Now the Mounties wait their next opponent, as No. 7-seeded Columbia hosts No. 10-seeded Teaneck tonight.
For Chang Jiang and his team, who the opponent is won't change what MHS does to prepare.
"We discuss pocket-size mental preparation," Chang same. "The girls are preparing physically in the same mode. We're going to go through very much of the same drills, we're going to live on through a lot of the same focuses. We talked a bit bit about, "Okay, maybe we baffled out happening certain aspects of the meet now that we have to form of tune-up."
If the winner of tonight's equalise is Columbia University, Chang said the Mounties are very familiar with what they bring around the strip.

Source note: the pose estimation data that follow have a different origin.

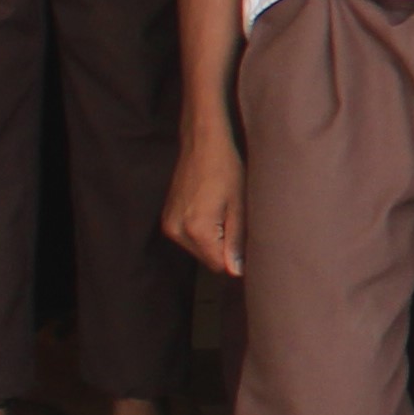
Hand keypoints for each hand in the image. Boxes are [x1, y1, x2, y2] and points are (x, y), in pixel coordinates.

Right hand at [163, 114, 246, 278]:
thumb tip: (236, 271)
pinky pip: (189, 238)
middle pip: (208, 259)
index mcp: (196, 229)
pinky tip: (211, 209)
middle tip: (235, 218)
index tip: (247, 240)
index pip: (219, 265)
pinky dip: (202, 231)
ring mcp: (168, 225)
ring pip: (198, 249)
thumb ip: (236, 241)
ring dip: (213, 239)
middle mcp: (176, 231)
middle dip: (224, 248)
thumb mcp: (239, 205)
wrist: (202, 143)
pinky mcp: (166, 218)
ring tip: (223, 211)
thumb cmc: (226, 169)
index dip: (236, 258)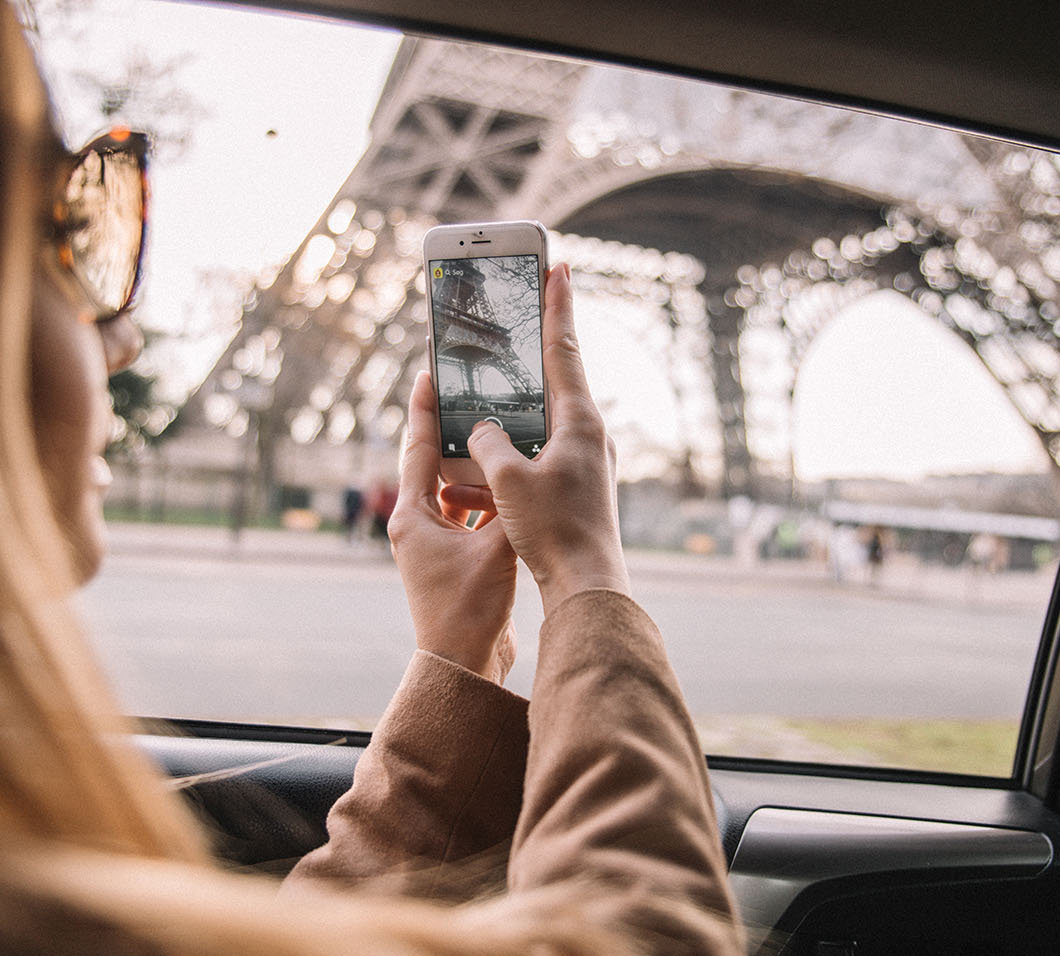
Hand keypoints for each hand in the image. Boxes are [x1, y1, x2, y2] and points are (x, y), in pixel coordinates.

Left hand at [388, 370, 518, 681]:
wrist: (463, 663)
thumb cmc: (469, 608)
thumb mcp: (496, 548)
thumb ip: (509, 505)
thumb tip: (522, 468)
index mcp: (411, 516)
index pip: (417, 447)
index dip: (425, 408)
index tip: (428, 373)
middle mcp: (415, 525)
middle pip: (432, 463)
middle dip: (451, 430)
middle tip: (469, 395)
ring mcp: (431, 543)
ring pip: (451, 490)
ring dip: (472, 466)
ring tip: (495, 433)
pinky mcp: (450, 559)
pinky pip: (465, 514)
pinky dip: (483, 499)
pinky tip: (507, 486)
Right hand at [454, 262, 630, 612]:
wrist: (587, 586)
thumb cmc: (554, 531)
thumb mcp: (508, 480)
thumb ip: (488, 444)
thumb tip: (484, 432)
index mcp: (578, 420)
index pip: (563, 348)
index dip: (555, 304)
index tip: (558, 264)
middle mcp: (587, 434)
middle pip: (550, 380)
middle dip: (523, 358)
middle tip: (511, 320)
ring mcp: (583, 460)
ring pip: (536, 425)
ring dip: (504, 423)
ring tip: (472, 421)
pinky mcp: (573, 486)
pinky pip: (533, 459)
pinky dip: (505, 462)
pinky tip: (471, 481)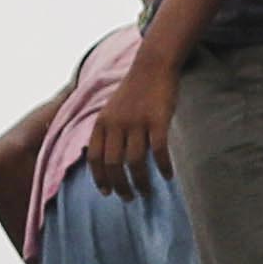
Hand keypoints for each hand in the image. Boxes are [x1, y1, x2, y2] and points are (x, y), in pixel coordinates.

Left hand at [83, 54, 181, 189]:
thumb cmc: (134, 91)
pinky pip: (159, 150)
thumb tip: (107, 161)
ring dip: (140, 181)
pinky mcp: (158, 120)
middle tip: (128, 198)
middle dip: (120, 186)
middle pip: (113, 164)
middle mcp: (116, 123)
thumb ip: (108, 131)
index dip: (99, 178)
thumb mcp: (111, 109)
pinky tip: (168, 176)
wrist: (152, 65)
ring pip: (135, 161)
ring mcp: (137, 122)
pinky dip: (163, 167)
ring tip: (146, 192)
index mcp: (102, 121)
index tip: (106, 192)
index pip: (95, 157)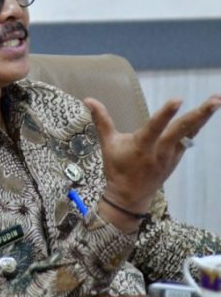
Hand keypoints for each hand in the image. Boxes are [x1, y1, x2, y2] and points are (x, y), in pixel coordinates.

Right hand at [84, 94, 220, 213]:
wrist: (130, 197)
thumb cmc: (117, 168)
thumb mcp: (107, 144)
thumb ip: (101, 120)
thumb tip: (88, 99)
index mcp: (142, 146)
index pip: (155, 127)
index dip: (166, 113)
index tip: (178, 100)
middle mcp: (160, 151)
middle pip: (182, 130)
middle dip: (199, 115)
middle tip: (215, 100)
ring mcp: (172, 156)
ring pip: (189, 133)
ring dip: (203, 118)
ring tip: (215, 101)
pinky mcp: (176, 158)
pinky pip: (188, 139)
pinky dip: (195, 127)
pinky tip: (204, 115)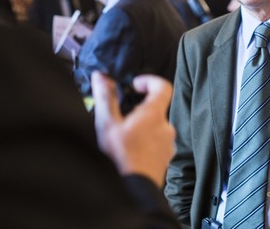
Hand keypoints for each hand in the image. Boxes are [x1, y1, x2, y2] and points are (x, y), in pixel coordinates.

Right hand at [91, 71, 175, 186]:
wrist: (132, 191)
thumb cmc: (119, 158)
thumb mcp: (107, 124)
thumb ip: (105, 97)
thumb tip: (101, 77)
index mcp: (154, 115)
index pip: (163, 86)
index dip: (150, 81)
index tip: (135, 85)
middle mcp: (166, 127)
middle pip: (157, 108)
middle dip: (140, 109)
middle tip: (122, 117)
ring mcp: (168, 144)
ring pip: (156, 127)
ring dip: (142, 127)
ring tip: (123, 137)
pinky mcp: (166, 158)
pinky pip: (158, 142)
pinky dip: (146, 142)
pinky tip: (130, 151)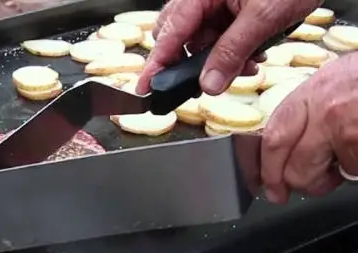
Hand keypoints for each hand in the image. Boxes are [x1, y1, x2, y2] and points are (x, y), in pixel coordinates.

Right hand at [137, 0, 319, 94]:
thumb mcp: (262, 17)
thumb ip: (232, 53)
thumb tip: (209, 84)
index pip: (169, 35)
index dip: (156, 66)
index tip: (145, 89)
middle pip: (179, 37)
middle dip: (193, 64)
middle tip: (210, 80)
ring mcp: (215, 1)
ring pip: (201, 40)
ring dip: (218, 60)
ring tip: (247, 65)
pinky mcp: (229, 5)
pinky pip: (219, 34)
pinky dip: (232, 49)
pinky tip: (251, 54)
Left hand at [261, 53, 357, 203]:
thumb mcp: (336, 83)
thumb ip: (310, 113)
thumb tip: (288, 153)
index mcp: (312, 92)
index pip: (274, 138)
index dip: (267, 170)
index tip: (269, 188)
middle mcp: (325, 109)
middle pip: (293, 168)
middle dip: (301, 184)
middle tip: (313, 183)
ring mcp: (347, 128)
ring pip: (321, 177)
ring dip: (334, 178)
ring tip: (349, 159)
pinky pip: (352, 172)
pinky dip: (356, 170)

"Something like Columbia, IT's almost cardinal percent mental, because we surround them so many times," He said. "And you know, the last time we did win against them in a dual meet, but it was it was too selfsame close. So we have to know, because Columbia is a is a hard-competing team, it's not about who's better or World Health Organization has more accomplishment. It's who's active to come that day ready to competitiveness it extinct, because every time we fence Columbia it's a dogfight."
Whichever team wins Friday night, the Mounties appear to be symptomless-inclined to face them at home in the Glenfield Secondary school gym on Wednesday, Feb. 12.